╭──
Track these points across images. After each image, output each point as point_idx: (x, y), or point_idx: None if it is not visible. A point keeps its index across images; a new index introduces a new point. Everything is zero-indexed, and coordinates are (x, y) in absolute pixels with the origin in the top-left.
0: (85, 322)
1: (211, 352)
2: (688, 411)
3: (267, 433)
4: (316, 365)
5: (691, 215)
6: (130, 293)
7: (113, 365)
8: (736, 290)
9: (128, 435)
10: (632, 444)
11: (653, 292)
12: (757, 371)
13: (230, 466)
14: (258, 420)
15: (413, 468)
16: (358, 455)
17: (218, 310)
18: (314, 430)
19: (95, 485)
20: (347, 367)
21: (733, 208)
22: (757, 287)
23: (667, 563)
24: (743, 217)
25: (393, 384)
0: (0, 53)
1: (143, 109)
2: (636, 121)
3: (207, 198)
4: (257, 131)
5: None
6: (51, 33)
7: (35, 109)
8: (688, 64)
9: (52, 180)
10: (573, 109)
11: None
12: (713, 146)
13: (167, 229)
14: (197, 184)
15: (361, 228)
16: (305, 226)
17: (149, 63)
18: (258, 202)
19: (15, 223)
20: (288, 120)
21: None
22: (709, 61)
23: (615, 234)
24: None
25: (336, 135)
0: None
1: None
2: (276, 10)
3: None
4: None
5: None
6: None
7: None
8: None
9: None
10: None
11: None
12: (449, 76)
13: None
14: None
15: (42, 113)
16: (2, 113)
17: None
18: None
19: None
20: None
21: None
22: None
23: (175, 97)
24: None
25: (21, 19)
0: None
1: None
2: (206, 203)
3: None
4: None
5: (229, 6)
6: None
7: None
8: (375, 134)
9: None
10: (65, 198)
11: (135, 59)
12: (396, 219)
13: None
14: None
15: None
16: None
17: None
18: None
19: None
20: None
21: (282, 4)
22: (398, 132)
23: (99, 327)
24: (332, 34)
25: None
╰──
REQUIRED WORK: Rewrite the listing above with "top-left" swapped for "upper-left", leaving every other part as it is.

SOLUTION FOR THIS EXERCISE:
Track these points across images. After each image, output each point as point_idx: (x, y), or point_idx: None if it is not visible. A point keeps its index across images; a new index introduces a new point. Everything is zero-indexed, and coordinates are (x, y) in absolute pixels with the origin in the upper-left.
0: (85, 322)
1: (211, 352)
2: (688, 411)
3: (267, 433)
4: (316, 365)
5: (691, 215)
6: (130, 293)
7: (113, 365)
8: (736, 290)
9: (128, 435)
10: (632, 444)
11: (653, 292)
12: (757, 371)
13: (230, 466)
14: (258, 420)
15: (413, 468)
16: (358, 455)
17: (218, 310)
18: (314, 430)
19: (95, 485)
20: (347, 367)
21: (733, 208)
22: (757, 287)
23: (667, 563)
24: (743, 217)
25: (393, 384)
0: (0, 53)
1: (143, 109)
2: (636, 121)
3: (207, 198)
4: (257, 131)
5: None
6: (51, 33)
7: (35, 109)
8: (688, 64)
9: (52, 180)
10: (573, 109)
11: None
12: (713, 146)
13: (167, 229)
14: (197, 184)
15: (361, 228)
16: (305, 226)
17: (149, 63)
18: (258, 202)
19: (15, 223)
20: (288, 120)
21: None
22: (709, 61)
23: (615, 234)
24: None
25: (336, 135)
0: None
1: None
2: (276, 10)
3: None
4: None
5: None
6: None
7: None
8: None
9: None
10: None
11: None
12: (449, 76)
13: None
14: None
15: (42, 113)
16: (2, 113)
17: None
18: None
19: None
20: None
21: None
22: None
23: (175, 97)
24: None
25: (21, 19)
0: None
1: None
2: (206, 203)
3: None
4: None
5: (229, 6)
6: None
7: None
8: (375, 134)
9: None
10: (65, 198)
11: (135, 59)
12: (396, 219)
13: None
14: None
15: None
16: None
17: None
18: None
19: None
20: None
21: (282, 4)
22: (398, 132)
23: (99, 327)
24: (332, 34)
25: None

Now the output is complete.